THE SETUP: There were doubts that Lynn Swann would even play during Super Bowl X, since he'd been dealing with concussion symptoms the week prior. But he ended up catching four passes for 161 yards, and the best of them was this tremendous bobbling grab.
THE PAYOFF: Swann's effort won him game MVP and helped spark the Steelers' comeback victory against the Dallas Cowboys.
THE SETUP: In the huddle before the San Francisco 49ers' final drive against the Cincinnati Bengals in Super Bowl XXIII, Joe Montana did not give into the pressure. Instead, he famously pointed out actor John Candy to his teammates as a way of acting like it was all no big deal. He then proceeded to dismantle the Bengals' defense.
THE PAYOFF: An 11-play, 92-yard drive ended with this strike to John Taylor, and Montana had his third Super Bowl win.

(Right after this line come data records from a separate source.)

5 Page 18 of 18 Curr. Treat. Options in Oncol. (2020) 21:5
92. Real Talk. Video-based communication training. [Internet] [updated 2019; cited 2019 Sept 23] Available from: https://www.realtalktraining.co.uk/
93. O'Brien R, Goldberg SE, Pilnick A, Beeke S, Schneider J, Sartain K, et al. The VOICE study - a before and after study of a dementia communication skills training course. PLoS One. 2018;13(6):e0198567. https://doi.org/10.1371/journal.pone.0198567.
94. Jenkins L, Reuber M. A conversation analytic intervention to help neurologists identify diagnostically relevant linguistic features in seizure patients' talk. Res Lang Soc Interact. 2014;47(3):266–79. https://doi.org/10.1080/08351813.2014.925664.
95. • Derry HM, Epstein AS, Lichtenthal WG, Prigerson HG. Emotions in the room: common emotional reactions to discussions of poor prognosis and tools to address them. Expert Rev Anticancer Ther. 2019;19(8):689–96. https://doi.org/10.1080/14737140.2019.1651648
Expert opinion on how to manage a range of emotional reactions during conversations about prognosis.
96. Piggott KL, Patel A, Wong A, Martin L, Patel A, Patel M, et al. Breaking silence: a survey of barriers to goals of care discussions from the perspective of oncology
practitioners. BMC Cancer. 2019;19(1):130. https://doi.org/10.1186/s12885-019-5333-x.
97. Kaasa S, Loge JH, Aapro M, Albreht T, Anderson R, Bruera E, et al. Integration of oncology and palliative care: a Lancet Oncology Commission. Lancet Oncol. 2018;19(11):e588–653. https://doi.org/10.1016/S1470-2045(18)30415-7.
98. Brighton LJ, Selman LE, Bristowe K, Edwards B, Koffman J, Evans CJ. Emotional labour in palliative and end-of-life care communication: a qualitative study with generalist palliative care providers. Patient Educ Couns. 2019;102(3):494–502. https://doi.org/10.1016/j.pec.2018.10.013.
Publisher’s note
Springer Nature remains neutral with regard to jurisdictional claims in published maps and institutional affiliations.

THE SETUP: Super Bowl V is widely known as one of the worst Super Bowls ever played, featuring 11 total turnovers, including 7 by the Baltimore Colts, who ended up beating the Dallas Cowboys 16-13. But how they won is the most dramatic part: Jim O'Brien, who only played four seasons in the NFL, knocked home a last-second field goal.
THE PAYOFF: O'Brien's kick sealed his position in history as one of the Super Bowl's least-likely legends, and it gave the Colts their first Super Bowl. They wouldn't win again until Peyton Manning led the by-then Indianapolis Colts to victory in Super BowlXLI.

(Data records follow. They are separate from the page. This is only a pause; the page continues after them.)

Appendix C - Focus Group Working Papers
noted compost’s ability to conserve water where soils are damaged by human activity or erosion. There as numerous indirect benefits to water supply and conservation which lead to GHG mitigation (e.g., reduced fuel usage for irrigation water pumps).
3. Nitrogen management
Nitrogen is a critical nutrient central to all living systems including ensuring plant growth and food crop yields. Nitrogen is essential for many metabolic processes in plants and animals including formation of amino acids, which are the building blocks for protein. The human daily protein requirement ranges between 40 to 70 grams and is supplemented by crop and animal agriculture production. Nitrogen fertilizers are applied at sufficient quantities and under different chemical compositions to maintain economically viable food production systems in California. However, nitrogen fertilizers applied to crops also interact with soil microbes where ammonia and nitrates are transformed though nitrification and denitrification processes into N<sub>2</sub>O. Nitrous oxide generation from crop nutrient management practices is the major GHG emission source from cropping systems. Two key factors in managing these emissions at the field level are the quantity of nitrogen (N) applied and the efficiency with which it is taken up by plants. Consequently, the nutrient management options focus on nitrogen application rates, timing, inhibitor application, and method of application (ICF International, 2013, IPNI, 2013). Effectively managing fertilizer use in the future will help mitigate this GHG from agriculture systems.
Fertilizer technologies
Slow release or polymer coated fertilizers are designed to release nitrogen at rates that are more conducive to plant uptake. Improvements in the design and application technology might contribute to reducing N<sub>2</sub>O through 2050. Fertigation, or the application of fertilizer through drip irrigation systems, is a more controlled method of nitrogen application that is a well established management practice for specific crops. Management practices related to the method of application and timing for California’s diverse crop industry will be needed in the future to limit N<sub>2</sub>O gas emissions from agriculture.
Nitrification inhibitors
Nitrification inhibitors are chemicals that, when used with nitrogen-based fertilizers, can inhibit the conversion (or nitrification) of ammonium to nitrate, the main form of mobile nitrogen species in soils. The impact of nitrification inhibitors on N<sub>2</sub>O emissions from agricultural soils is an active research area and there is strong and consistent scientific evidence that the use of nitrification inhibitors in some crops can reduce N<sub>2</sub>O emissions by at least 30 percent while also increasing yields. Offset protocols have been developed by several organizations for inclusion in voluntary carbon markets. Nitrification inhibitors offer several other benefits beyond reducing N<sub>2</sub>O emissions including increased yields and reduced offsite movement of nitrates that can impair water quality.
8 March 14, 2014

THE SETUP: Super Bowls XXXVI and XXXVIII are famous for their game-winning kicks by Adam Vinatieri, but even more dramatic is the fact that in both games, Ricky Proehl scored touchdowns in the last two minutes and was then eclipsed. Above is his first, for the St. Louis Rams in XXVI, and below is his second, for the Carolina Panthers two years later.

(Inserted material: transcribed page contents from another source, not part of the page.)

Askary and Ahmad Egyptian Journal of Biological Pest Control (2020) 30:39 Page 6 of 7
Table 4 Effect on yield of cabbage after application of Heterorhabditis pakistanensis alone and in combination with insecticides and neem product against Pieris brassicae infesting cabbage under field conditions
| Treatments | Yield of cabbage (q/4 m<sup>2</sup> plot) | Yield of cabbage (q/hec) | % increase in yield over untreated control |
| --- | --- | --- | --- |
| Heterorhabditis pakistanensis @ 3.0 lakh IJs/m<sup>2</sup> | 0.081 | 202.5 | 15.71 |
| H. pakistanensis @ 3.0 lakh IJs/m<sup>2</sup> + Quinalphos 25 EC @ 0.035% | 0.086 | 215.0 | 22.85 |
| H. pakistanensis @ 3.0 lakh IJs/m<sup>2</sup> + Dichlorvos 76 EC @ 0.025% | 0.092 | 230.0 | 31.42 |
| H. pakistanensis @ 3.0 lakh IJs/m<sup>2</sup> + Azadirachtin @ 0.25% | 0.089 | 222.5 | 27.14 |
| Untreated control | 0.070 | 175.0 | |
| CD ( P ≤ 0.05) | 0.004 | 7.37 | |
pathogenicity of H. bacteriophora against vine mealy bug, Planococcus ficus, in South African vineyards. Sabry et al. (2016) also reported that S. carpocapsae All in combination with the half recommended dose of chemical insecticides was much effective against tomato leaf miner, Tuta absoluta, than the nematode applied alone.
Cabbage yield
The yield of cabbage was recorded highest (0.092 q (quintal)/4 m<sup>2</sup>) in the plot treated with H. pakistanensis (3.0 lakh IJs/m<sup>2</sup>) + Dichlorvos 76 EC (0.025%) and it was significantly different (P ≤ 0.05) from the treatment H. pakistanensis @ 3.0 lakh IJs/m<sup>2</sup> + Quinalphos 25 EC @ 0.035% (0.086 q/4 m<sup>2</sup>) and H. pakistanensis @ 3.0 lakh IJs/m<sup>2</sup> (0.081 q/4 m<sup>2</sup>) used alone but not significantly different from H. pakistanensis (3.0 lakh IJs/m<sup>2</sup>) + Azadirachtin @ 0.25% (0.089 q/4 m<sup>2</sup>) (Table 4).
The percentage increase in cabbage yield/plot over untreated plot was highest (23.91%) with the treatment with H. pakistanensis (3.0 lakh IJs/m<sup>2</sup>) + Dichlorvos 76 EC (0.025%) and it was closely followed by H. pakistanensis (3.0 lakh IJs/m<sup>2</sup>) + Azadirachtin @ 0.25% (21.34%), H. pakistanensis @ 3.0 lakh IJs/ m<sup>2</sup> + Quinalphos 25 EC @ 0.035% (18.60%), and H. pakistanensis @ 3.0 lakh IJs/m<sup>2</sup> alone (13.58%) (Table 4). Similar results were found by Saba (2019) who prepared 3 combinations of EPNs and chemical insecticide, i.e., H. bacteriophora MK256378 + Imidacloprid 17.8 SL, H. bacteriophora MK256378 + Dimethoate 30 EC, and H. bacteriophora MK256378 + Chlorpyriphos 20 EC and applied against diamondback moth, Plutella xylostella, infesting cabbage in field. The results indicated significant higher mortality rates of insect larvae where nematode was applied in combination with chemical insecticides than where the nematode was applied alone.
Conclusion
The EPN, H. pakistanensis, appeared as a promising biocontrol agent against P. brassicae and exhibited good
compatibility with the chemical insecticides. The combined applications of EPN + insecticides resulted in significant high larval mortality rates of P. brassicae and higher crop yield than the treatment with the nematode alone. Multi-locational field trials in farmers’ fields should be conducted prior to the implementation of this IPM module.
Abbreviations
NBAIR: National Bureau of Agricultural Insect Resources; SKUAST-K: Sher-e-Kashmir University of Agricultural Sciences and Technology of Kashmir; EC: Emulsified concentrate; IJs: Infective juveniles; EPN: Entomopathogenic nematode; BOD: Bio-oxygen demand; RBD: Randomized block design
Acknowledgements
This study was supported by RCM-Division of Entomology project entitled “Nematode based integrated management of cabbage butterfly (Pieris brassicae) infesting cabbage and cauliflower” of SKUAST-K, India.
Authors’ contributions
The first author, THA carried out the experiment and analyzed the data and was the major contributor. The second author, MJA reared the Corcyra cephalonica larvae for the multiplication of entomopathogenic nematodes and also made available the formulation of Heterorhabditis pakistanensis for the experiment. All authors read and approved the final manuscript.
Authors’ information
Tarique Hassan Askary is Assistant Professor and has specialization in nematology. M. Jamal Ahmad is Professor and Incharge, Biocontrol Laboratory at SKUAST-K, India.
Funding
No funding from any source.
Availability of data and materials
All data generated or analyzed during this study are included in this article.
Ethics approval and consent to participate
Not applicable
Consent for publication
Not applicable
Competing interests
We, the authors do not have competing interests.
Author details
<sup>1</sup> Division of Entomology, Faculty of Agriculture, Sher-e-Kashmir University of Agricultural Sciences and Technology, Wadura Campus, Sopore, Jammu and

THE PAYOFF: The Patriots won the first two of their three Super Bowls in four years. Unfortunately, Proehl did not get signed by the Eagles to face the Patriots a third time in XXXIX. Fortunately, Proehl did win Super Bowl XXXIV with the Rams, so he wasn't denied every time he appeared in the big game.
THE SETUP: The Arizona Cardinals were poised to pull off a major upset of the Pittsburgh Steelers in Super Bowl XLIII before Santonio Holmes' toe-dragging grab, which came with 35 seconds in regulation, capped a mighty comeback.
THE PAYOFF: Pittsburgh got its sixth Super Bowl victory, the most by any single franchise, and Holmes secured himself a game-MVP award. He also made what might be the best catch in Super Bowl history.
THE SETUP: Everyone knows the Helmet Catch. But what might be the most amazing part of it isn't even the catch itself — it's how Eli Manning managed to avoid multiple tacklers before throwing the pass.
Manning puts the ball where only Tyree can get it, even if it requires slightly more effort than most catches do.
THE PAYOFF: The Giants would go on to score a touchdown on that drive, upsetting the 18-0 Patriots and preventing them what would have been both their fourth Super Bowl and the first 19-0 season in NFL history.
THE SETUP: With six seconds remaining, the Tennessee Titans, down seven, were at the St. Louis Rams' 10-yard line. Steve McNair throws it to Kevin Dyson, who comes within a yard of the end zone by stretching out his body. But he can't quite reach it because of a great tackle by Mike Jones.
THE PAYOFF: The Rams held on, 23-17, giving the Greatest Show on Turf its first Super Bowl victory. In the thirteen seasons since Dyson came up short, the Titans have only won two playoff games.
THE SETUP: Scott Norwood made "wide right!" one of the most famous phrases in NFL history. With eight seconds left and trailing by one, the Bills put Norwood out to kick a 47-yarder.
THE PAYOFF: He pushed it to the right of the goal posts, and the Giants got the ball back with four seconds to go, securing the first of four straight Buffalo Bills Super Bowl losses. No other moment in football holds such resounding importance to a franchise than this one, considering that it was the closest the Bills would come to a Super Bowl victory, and it represents the mindset of one of the most beleaguered franchises in professional sports.